Relatives of victims of the attack revealed details of the Pentagon’s compensation package to the Associated Press, the latest epilogue to the Oct. 3 bombing at a Doctors Without Borders hospital that killed 42 Afghans. The clinic employed mostly local staff. Those wounded will receive $3,000.
Guilhem Molinie, a spokesman for the organization, known by its French acronym MSF, in Afghanistan, it called the amount “ridiculous” and referred to the payments as “sorry money.” For many of the families, their dead loved ones were their only source of wages.
The Land of Endless War is still trying to negotiate a meeting between the government and the Taliban, but on Saturday two attacks by guerrillas (one in Kabul and the other in eastern Kunar Province) killed at least 20 people, mostly civilians.

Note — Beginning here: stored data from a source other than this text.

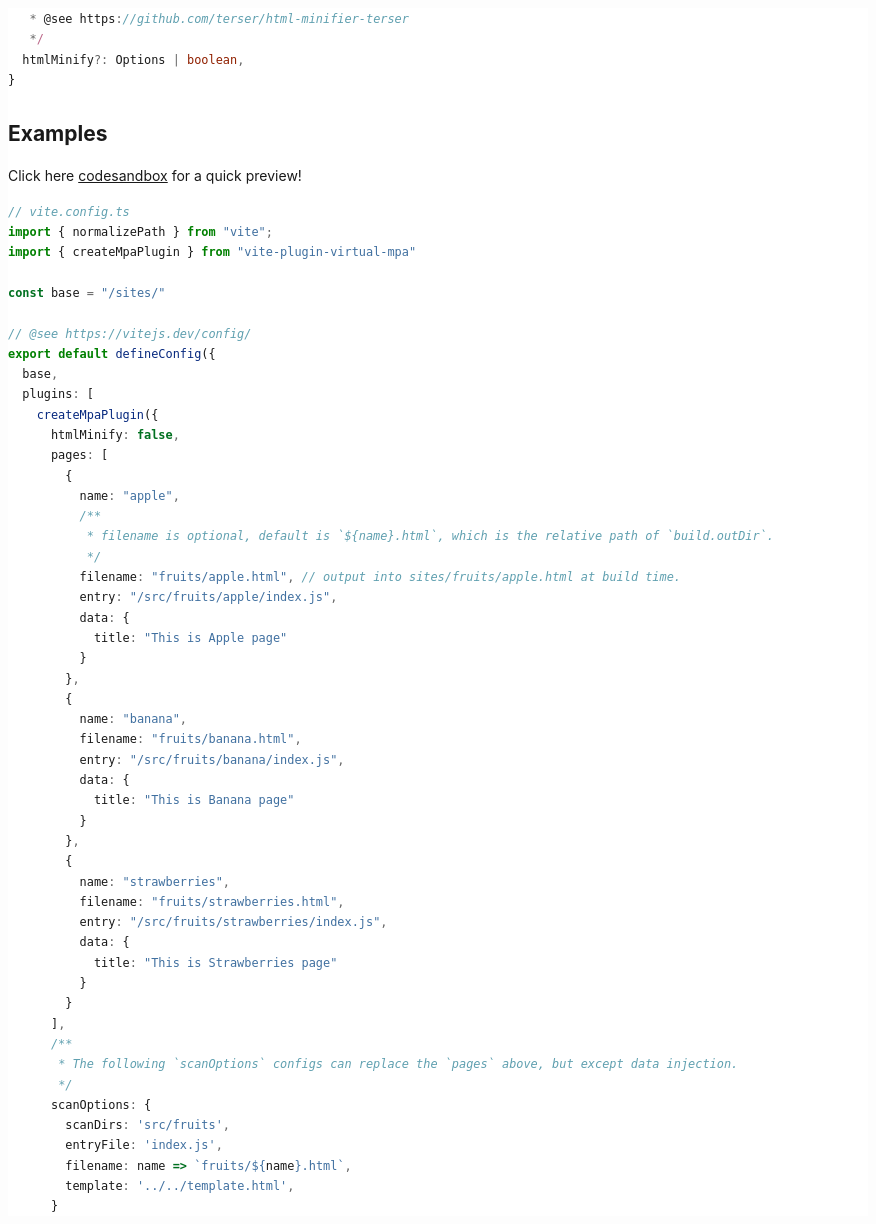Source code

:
 ```ts
   * @see https://github.com/terser/html-minifier-terser
   */
  htmlMinify?: Options | boolean,
}
```
## Examples

Click here [codesandbox](https://codesandbox.io/p/sandbox/vite-plugin-virtual-mpa-0djylc) for a quick preview!

```ts
// vite.config.ts
import { normalizePath } from "vite";
import { createMpaPlugin } from "vite-plugin-virtual-mpa"

const base = "/sites/"

// @see https://vitejs.dev/config/
export default defineConfig({
  base,
  plugins: [
    createMpaPlugin({
      htmlMinify: false,
      pages: [
        {
          name: "apple",
          /**
           * filename is optional, default is `${name}.html`, which is the relative path of `build.outDir`.
           */
          filename: "fruits/apple.html", // output into sites/fruits/apple.html at build time.
          entry: "/src/fruits/apple/index.js",
          data: {
            title: "This is Apple page"
          }
        },
        {
          name: "banana",
          filename: "fruits/banana.html",
          entry: "/src/fruits/banana/index.js",
          data: {
            title: "This is Banana page"
          }
        },
        {
          name: "strawberries",
          filename: "fruits/strawberries.html",
          entry: "/src/fruits/strawberries/index.js",
          data: {
            title: "This is Strawberries page"
          }
        }
      ],
      /**
       * The following `scanOptions` configs can replace the `pages` above, but except data injection.
       */
      scanOptions: {
        scanDirs: 'src/fruits',
        entryFile: 'index.js',
        filename: name => `fruits/${name}.html`,
        template: '../../template.html',
      }
```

The attacks make the negotiations — brokered by a “quadrilateral” commission of Afghanistan, Pakistan, the United States and China — even more uphill.
The story of Kunduz and the MSF hospital bombing is one of the darkest chapters for Afghanistan and the U.S. military, which has responded with half-admissions, apologies and reticence, and was flogged by a recent United Nations report. As far as we know, the Americans — who have said Afghan troops called in the air strike — will make payments for the entire hospital staff, more than 140 families. Fourteen hospital staff were killed, 24 patients and 14 other civilians.

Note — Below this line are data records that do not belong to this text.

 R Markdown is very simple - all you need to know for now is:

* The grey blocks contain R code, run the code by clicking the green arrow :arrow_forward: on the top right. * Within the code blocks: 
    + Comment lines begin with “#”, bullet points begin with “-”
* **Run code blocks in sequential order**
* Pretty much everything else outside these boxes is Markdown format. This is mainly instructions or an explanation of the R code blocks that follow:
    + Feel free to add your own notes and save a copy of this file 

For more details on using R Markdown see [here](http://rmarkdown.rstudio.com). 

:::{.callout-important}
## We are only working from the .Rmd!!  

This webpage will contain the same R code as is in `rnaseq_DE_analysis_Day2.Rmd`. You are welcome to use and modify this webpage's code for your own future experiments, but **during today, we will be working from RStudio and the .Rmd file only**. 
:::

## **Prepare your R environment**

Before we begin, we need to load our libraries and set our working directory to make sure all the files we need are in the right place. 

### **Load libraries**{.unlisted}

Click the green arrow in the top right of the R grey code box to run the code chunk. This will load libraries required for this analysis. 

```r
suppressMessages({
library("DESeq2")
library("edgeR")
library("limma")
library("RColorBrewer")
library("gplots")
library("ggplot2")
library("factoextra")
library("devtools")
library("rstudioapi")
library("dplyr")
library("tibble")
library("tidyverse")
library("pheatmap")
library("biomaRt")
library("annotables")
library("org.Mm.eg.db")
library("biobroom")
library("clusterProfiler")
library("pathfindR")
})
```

But the victims say that the figure is inappropriate and offensive — especially considering other civilian victims of U.S. war crimes have been paid up to $50,000 per victim. And they’re not only questioning the money. According to the AP, a joint U.S.-NATO document shows that an AC-130 bomber dropped 211 shells over the course of 30 minutes before fighters realized the mistake. The document also reports that, contrary to initial claims by military authorities in Kabul, there was no evidence that Taliban guerrillas had stormed the hospital prior to the attack. The raid indeed should have hit another building, within walking distance: a tragic “error.”
The United States has conducted an investigation of its own, a 3,000-page report that has not been made public. MSF has pushed for an independent commission to shed light on the matter, but nothing has happened because protocols require approval from Washington and Kabul first.
With regard to the Taliban-Kabul negotiations, a plan coordinated primarily through Pakistan with consent from the three other parties provides for a first meeting in early March. The Pakistanis have invited every faction of the insurgency, but skepticism reigns because the Taliban are utterly divided.
The current chief, Mullah Mansour, is in contact with Islamabad, but the Taliban’s political office in Doha, opened years ago to facilitate diplomacy, claims not to have been consulted. It is known that Mansour enjoys support from only part of the movement.
Former Afghan Prime Minister Gulbuddin Hekmatyar, who controls the guerrilla faction Hezb-e Islami (which also has a “legal” arm in parliament), has not yet signed on to peace talks. There are myriad other groups in turbans — not to mention the Islamic State — who have not responded and will almost certainly boycott any process.